### Problem
Print every line of the rows below word for word, leaving out the pictures.

### Input
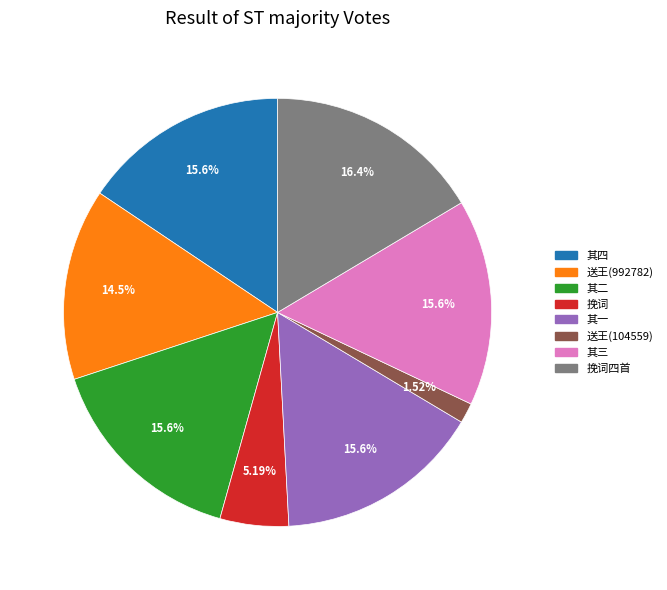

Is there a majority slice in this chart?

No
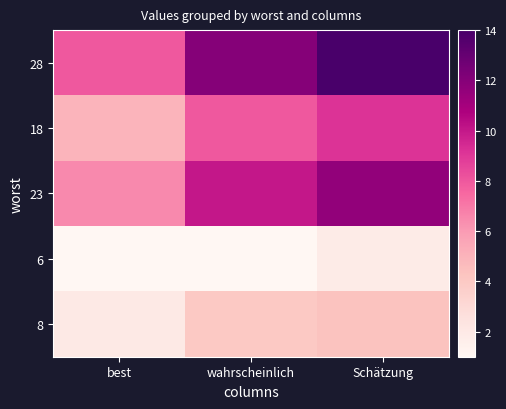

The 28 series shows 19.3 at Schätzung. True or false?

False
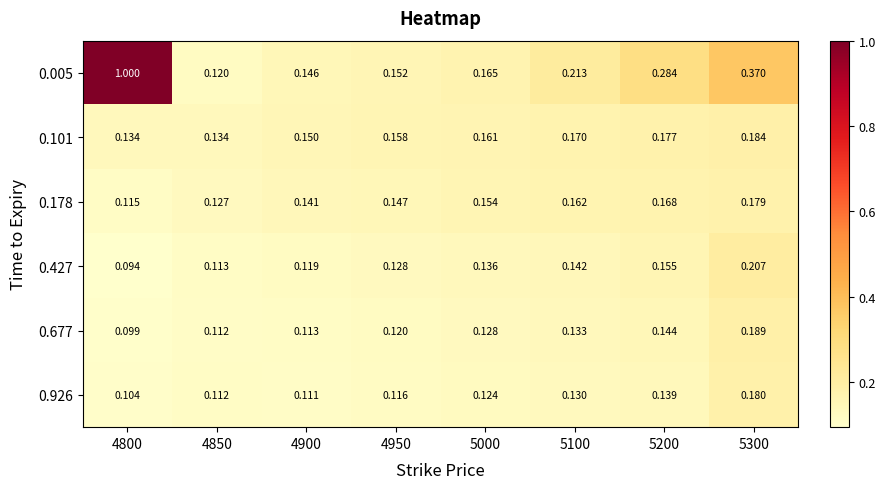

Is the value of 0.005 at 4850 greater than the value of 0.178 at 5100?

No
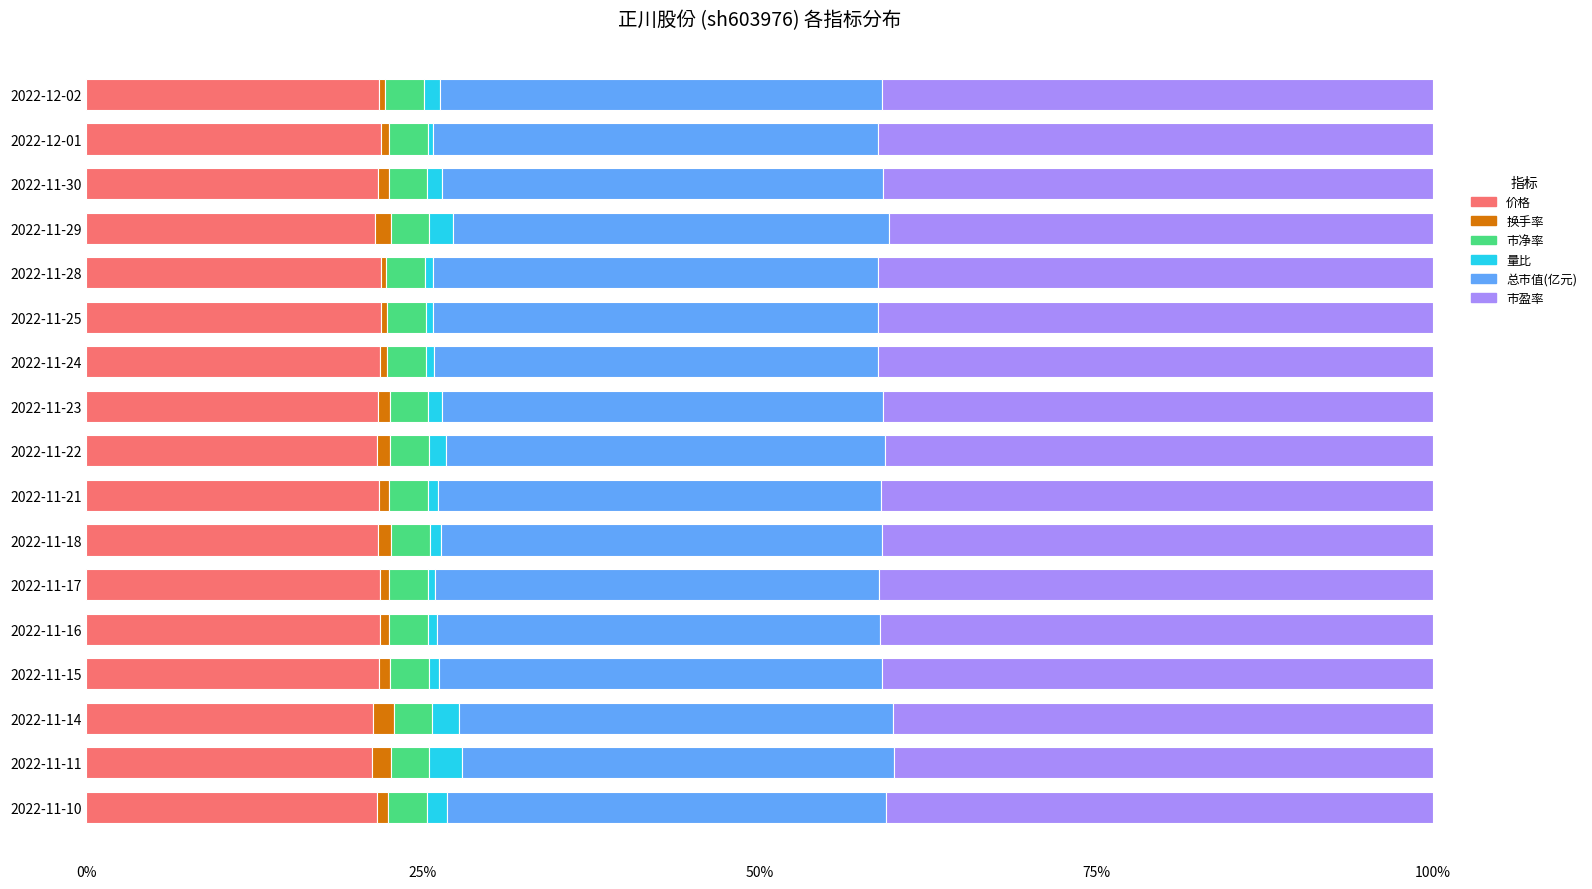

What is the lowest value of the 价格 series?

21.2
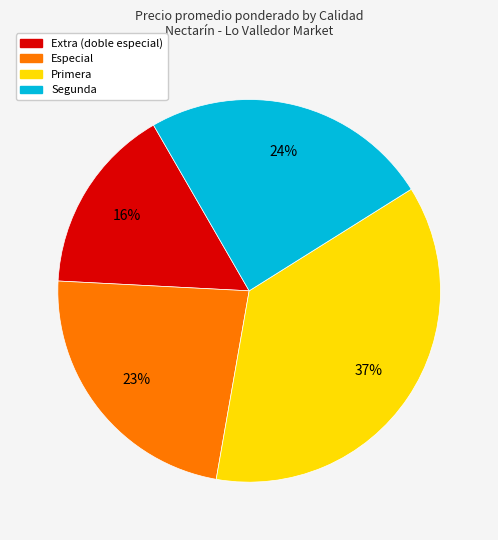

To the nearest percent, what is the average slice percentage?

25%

### Response for this exercise
Is there a majority slice in this chart?

No

The 28 series shows 19.3 at Schätzung. True or false?

False

Is the value of 0.005 at 4850 greater than the value of 0.178 at 5100?

No

What is the lowest value of the 价格 series?

21.2

To the nearest percent, what is the average slice percentage?

25%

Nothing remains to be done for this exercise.